──────── DATA FOR THIS TASK ────────
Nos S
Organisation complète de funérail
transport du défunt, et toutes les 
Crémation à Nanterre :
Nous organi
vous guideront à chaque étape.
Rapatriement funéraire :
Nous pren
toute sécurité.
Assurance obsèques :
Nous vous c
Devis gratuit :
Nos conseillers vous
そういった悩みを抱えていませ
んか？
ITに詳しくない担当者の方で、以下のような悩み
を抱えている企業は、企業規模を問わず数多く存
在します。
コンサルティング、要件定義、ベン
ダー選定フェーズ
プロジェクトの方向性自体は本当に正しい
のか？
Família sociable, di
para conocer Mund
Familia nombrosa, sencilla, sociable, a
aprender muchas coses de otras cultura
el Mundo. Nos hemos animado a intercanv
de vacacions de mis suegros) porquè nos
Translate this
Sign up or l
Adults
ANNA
────────
──────── DATA FOR THIS TASK ────────
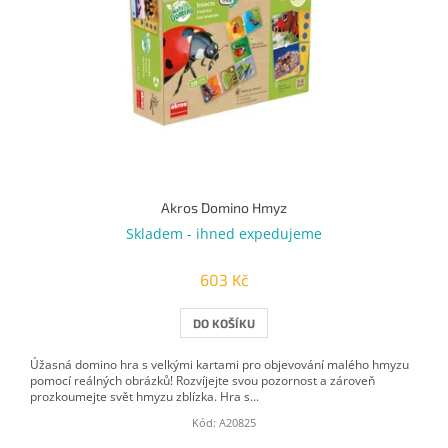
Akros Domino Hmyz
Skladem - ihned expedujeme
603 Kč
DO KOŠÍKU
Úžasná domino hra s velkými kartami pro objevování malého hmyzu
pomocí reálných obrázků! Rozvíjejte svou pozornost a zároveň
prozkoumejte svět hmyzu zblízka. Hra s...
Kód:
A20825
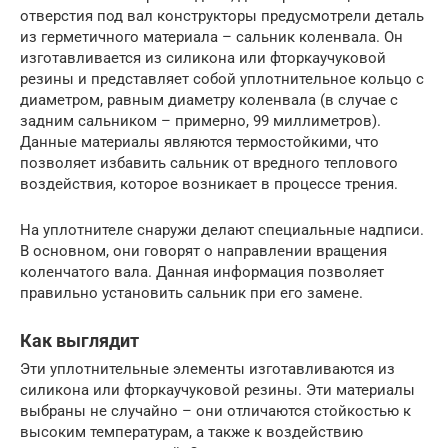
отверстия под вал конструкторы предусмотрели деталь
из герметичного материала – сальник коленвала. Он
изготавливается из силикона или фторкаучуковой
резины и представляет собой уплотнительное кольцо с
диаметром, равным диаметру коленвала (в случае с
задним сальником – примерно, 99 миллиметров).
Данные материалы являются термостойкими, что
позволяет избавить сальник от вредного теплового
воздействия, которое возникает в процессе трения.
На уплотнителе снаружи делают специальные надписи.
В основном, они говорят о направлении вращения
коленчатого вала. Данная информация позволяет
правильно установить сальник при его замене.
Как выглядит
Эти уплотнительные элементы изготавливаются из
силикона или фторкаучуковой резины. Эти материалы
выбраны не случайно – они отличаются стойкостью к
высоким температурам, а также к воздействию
────────
**TASK OBJECTIVE**
Using the data above, show each line where "sociable" occurs.

**RESPONSE TO THE EXERCISE**
Família sociable, di
Familia nombrosa, sencilla, sociable, a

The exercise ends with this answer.